Prima di lasciarci, chiedo a Nicolò di darci le pagelle. Dice che Lidia ha giocato bene, ma ha fatto tre errori. Per prima cosa ha sbagliato quando ha iniziato a costruire, mettendo solo due case sui tre terreni, quando è meglio costruirle a gruppi di tre, una per terreno. Soprattutto, aggiunge, “se si gioca con il Dado Speedy è meglio in ogni caso costruirne una sul primo dei terreni, quello su cui si capita più spesso, e invece Lidia ne ha costruite due e le ha messe sul secondo e sul terzo terreno”. Aggiunge poi che ha fatto poi un errore quando, verso fine partita, è capitata sul suo albergo e per pagare i debiti ha deciso di ipotecare i suoi terreni affidandosi al monopolio sulle stazioni ferroviarie: “È una cosa che a fine partita non ha senso, doveva puntare sui terreni.”
In generale, aggiunge, non bisogna puntare né sulle stazioni né sulle società di servizi per vincere una partita, ma bisogna piuttosto costruire il prima possibile case e alberghi.
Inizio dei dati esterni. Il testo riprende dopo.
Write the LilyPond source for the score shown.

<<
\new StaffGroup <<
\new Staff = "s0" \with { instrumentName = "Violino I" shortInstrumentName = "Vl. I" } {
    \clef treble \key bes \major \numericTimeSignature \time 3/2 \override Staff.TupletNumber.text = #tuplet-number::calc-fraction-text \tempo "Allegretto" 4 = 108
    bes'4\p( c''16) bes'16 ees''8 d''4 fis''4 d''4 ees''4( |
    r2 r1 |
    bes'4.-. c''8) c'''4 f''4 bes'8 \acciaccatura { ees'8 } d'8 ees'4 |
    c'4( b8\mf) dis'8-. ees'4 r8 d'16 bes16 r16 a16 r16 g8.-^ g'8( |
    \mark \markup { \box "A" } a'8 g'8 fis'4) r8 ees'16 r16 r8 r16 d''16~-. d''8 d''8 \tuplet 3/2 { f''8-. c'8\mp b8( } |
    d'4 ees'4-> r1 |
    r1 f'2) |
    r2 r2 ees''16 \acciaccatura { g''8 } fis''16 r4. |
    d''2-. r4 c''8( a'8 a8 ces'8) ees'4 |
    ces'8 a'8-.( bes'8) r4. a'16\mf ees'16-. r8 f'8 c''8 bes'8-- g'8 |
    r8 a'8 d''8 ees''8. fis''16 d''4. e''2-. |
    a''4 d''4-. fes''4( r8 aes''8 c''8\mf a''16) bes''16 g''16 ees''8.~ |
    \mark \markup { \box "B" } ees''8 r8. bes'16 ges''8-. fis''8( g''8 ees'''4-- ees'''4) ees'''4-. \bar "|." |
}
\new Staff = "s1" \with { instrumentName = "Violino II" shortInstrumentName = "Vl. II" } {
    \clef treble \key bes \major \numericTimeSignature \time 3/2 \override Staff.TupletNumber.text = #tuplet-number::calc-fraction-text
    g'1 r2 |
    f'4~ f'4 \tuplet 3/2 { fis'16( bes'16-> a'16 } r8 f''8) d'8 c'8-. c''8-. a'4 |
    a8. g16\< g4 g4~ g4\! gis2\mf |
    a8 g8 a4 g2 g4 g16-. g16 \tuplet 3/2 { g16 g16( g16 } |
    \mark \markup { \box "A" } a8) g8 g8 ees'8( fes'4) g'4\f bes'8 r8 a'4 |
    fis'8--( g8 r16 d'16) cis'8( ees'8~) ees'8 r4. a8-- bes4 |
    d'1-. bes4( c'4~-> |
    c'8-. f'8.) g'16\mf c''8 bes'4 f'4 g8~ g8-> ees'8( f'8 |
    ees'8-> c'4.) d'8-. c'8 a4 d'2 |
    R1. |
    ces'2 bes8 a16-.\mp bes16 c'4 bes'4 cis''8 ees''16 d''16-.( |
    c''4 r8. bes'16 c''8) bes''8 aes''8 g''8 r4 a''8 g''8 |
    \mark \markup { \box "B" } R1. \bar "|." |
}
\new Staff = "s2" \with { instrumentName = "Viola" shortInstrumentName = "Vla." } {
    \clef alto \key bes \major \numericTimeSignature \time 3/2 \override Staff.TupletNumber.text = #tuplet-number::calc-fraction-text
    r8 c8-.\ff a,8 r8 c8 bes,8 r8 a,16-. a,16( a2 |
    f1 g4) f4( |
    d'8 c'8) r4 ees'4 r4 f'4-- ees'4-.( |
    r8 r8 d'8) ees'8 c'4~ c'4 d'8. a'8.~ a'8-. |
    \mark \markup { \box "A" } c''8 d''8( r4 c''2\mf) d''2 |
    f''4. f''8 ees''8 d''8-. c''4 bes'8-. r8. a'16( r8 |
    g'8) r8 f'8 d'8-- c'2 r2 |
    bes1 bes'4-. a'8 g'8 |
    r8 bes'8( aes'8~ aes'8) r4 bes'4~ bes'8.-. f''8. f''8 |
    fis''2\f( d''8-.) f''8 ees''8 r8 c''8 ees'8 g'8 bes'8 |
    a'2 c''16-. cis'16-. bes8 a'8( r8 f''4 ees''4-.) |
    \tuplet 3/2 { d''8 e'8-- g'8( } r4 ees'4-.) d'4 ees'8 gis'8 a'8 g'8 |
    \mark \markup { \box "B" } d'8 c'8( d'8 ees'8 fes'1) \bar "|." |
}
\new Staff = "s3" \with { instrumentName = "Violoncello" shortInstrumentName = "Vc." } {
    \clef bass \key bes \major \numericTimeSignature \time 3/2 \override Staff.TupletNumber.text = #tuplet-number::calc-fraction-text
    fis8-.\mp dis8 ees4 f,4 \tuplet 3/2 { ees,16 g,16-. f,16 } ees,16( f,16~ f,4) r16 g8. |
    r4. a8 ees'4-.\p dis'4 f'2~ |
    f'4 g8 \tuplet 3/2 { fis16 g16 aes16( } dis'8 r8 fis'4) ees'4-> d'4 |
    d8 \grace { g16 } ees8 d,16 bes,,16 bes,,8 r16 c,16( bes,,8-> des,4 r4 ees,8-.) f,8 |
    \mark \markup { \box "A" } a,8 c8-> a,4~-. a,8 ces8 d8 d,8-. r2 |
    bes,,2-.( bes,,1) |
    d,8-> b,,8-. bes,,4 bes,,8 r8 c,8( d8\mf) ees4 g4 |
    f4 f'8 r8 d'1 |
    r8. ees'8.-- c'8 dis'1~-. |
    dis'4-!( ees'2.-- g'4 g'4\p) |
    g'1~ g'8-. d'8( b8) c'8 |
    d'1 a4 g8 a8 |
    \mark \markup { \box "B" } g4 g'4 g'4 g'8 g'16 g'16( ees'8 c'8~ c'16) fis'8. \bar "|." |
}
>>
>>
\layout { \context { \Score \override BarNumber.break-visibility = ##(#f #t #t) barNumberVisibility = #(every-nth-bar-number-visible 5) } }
Per ultima cosa, le rimprovera di aver avuto pietà nel ricevere pagamenti dagli altri giocatori, accettando contratti e salvandoci dal dover ipotecare le nostre proprietà. “Non devi avere pietà, devi affossarli prima possibile.”
Anche Elio ha giocato bene, mi dice, “ma ha sbagliato alla grande all’inizio, perché è rimasto in prigione un sacco di tempo e invece doveva pagare per uscire.” Nicolò ci spiega che la prigione è un bel posto dove sostare a fine partita, ma non all’inizio, visto che l’esigenza è quella di andare in giro per il tabellone ad accaparrarsi più contratti liberi possibili, così da poterli scambiare con gli altri giocatori.
A me Nicolò dice “tu hai giocato discretamente, in realtà, ma hai avuto sfiga,” e quindi nonostante sia stato il primo a perdere penso di potermela menare un pochino. E anche se di sicuro è la conoscenza di tattiche e strategie a renderti un campione come lui, si tratta pur sempre di un gioco basato sui tiri di dado. Quindi di un gioco basato sulla fortuna, o meglio: sulla sfiga.